Paul Krugman (Nobel prize winning economist, etc.) weighed in on the economics of Bitcoins. Krugman's critique has nothing to do with the technical aspect of how Bitcoin works, instead pointing out that it's a bad monetary design. What's sad is that this would have been trivial to fix. If there were a "BitCoin central bank" that could control the BitCoin monetary supply, they could change the rate at which new currency comes into existence, and that would address Krugman's critique.

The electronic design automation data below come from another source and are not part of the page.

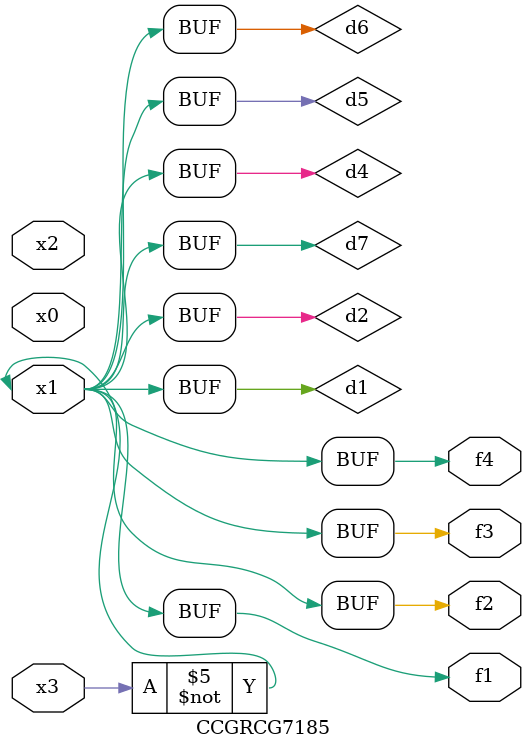
<source format=v>
module CCGRCG7185(
	input x0, x1, x2, x3,
	output f1, f2, f3, f4
);

	wire d1, d2, d3, d4, d5, d6, d7;

	not (d1, x3);
	buf (d2, x1);
	xnor (d3, d1, d2);
	nor (d4, d1);
	buf (d5, d1, d2);
	buf (d6, d4, d5);
	nand (d7, d4);
	assign f1 = d6;
	assign f2 = d7;
	assign f3 = d6;
	assign f4 = d6;
endmodule

</source>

From a technical perspective, Bitcoin is modestly clever in how it leverages peer-to-peer computation ("mining") to generate a universal tamper-resistant transaction log, protecting the integrity of the currency against double-spending. As a direct consequence of this, BitCoin is not anonymous.

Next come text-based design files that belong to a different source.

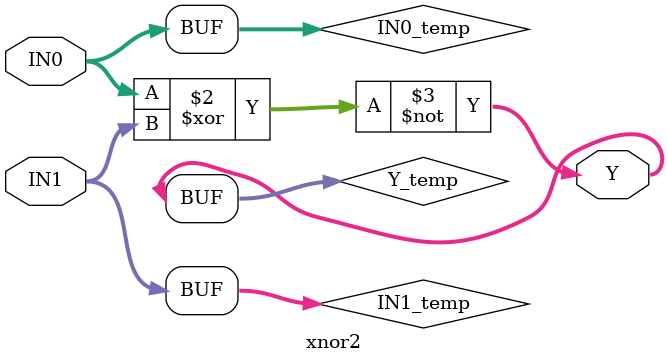
<source format=v>
module xnor2(IN0,IN1,Y);
  parameter N = 8;
  parameter DPFLAG = 1;
  parameter GROUP = "dpath1";
  parameter
        d_IN0 = 0,
        d_IN1 = 0,
        d_Y = 1;
  input [(N - 1):0] IN0;
  input [(N - 1):0] IN1;
  output [(N - 1):0] Y;
  wire [(N - 1):0] IN0_temp;
  wire [(N - 1):0] IN1_temp;
  reg [(N - 1):0] Y_temp;
  assign #(d_IN0) IN0_temp = IN0;
  assign #(d_IN1) IN1_temp = IN1;
  assign #(d_Y) Y = Y_temp;
  always
    @(IN0_temp or IN1_temp)
      begin
      Y_temp = ( ~ (IN0_temp ^ IN1_temp));
      end
endmodule

</source>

Yes, you get to receive and send money using a pseudonym of your choosing, but all transactions are public. If Bob the Illegal Stuff Purveyor (BISP) advertised on some web site that his public key was whatever, and you buy something, then you're making a public statement that you're sending some coins to Bob. When the authorities later decide to shut down Bob, they've got a list of all of Bob's customers and can track each and every one of those coins to the point where it entered the BitCoin universe. And when one of those coins goes through an "exchange", where most consumers will trade cash for BitCoins, those exchanges will soon (?) be subject to regular bank regulations, allowing the authorities to make them deanonymize transactions.

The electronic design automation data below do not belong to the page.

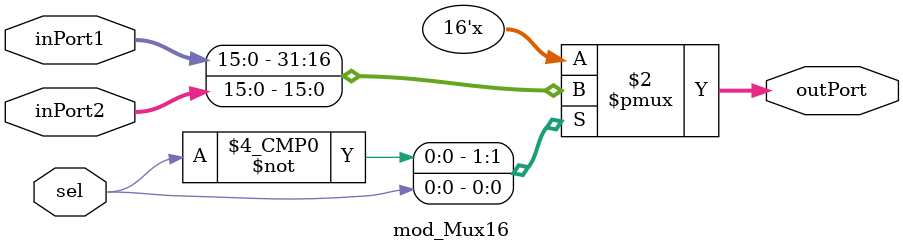
<source format=v>
`timescale 1ns / 1ps
module mod_Mux16(outPort,inPort1,inPort2,sel);
    output [15:0] outPort;
    input [15:0] inPort1;
    input [15:0] inPort2;
    input sel;
    reg [15:0] outPort;

	 always @(sel,inPort1,inPort2)
	 begin
		case(sel)
			1'b0 : outPort = inPort1;
			1'b1 : outPort = inPort2;
		endcase
	 end


endmodule

</source>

As to Bitcoin's history, the inventor goes by a pseudonym. We don't know much about who actually came up with it.

Curiously, Bitcoin documents consider it to be a feature that a Bitcoin transaction is irrevocable. Once you spend money, you can't get it back. What's missing are the sorts of buyer protection you get from credit cards or Paypal. There's no way to say "the merchant didn't deliver the goods; I demand restitution." Or, that's not a feature of Bitcoin. It's instead something you'd have to pursue in the legal system. Good luck with that.

In short, I see Bitcoin as a cute hack, but with a broken economic model, zero consumer protection, and no meaningful anonymity (despite design claims to the contrary), I can't imagine it ever gaining any real traction.